Privacy Policy

When you connect your Strava account, we receive and store:

• Profile information — your Strava display name and profile photo URL
• Activity data — GPS route coordinates from your cycling activities, used to calculate which map tiles you have ridden through
• Authentication tokens — Strava OAuth access and refresh tokens, used to fetch your activity data on your behalf

We also store data you generate within the app:

• Tiles you have captured and their current status (lives, protection)
• Rides you have uploaded or synced, including tile counts
• Social activity — who you follow, your activity feed, and in-app notifications
• Your settings — privacy preferences and tile colour

We do not store the raw GPS track of your rides beyond what is needed to calculate tile captures. We do not store heart rate, power, speed, or other sensor data from Strava.

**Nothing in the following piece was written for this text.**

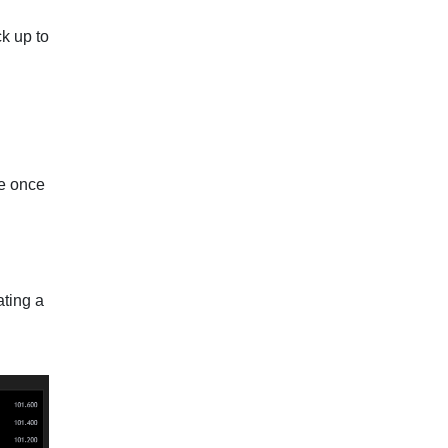
ck up to
ze once
ating a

We use your data solely to operate the Veloterra game:

• To authenticate you via Strava OAuth
• To calculate which map tiles your rides cover
• To display your territory and statistics on the map
• To power social features — following other riders, activity feeds, and notifications
• To sync new Strava activities automatically (at most every 15 minutes)
• To send in-app notifications about game events (tiles under siege, tiles stolen, new followers)

We do not use your data for advertising, profiling, or any purpose unrelated to the game.

Under UK GDPR, we process your data on the basis of contract — processing is necessary to provide the service you signed up for. By connecting your Strava account and using Veloterra, you enter into an agreement with us to provide the game service.

Where you have made your profile private, we rely on your consent to share data with followed riders.

We do not sell your data. We share data with the following third-party services solely to operate the app:

• Strava — we access your activity data via their API in accordance with their Privacy Policy
• Neon — our database provider, hosted in the EU. Your data is stored on Neon's PostgreSQL infrastructure
• Vercel — our hosting provider. Application code and server functions run on Vercel's infrastructure
• Sentry — we use Sentry for error monitoring. Error reports may include technical context (browser type, OS, page URL) but are configured to exclude personal identifiers such as email addresses and IP addresses

All third-party providers are bound by their own privacy policies and data processing agreements. We only share the minimum data necessary for each service to function.

• Tiles — tiles decay and expire 30 days after your last ride through them
• Ride records — stored for the lifetime of your account to prevent duplicate uploads
• Notifications — retained for display purposes; cleared when your account is deleted
• Authentication tokens — stored for the lifetime of your account and used only to sync Strava data on your behalf

All data is permanently deleted when you delete your account (see Section 7).

By default, your captured tiles are visible to all Veloterra users on the map. Your tile locations reflect real-world routes you have cycled, which may include routes near your home.

You can set your account to private in Settings. When private, your tiles are only visible to riders you follow back. We recommend enabling this if you have concerns about route visibility.

We do not display your raw GPS tracks — only the hexagonal tiles derived from them.

You have the following rights regarding your personal data:

• Right of access — you can request a copy of the data we hold about you
• Right to rectification — you can ask us to correct inaccurate data
• Right to erasure — you can delete your account at any time via Settings → Danger zone. This permanently removes all your data from our systems
• Right to restrict processing — you can ask us to stop processing your data in certain circumstances
• Right to data portability — you can request your data in a machine-readable format
• Right to object — you can object to processing based on legitimate interests

To exercise any of these rights, contact us at privacy@veloterra.app. We will respond within 30 days.

You also have the right to lodge a complaint with the UK Information Commissioner's Office (ICO) at ico.org.uk.

Veloterra uses a single session cookie to keep you signed in. This cookie is essential for the app to function and does not track you across other websites. We do not use advertising cookies or third-party tracking cookies.

Veloterra is not directed at children under 13. We do not knowingly collect data from children. If you believe a child has created an account, please contact us and we will delete it promptly.

We may update this policy from time to time. If we make significant changes we will notify signed-in users via an in-app notification. The date at the top of this page always reflects when the policy was last updated.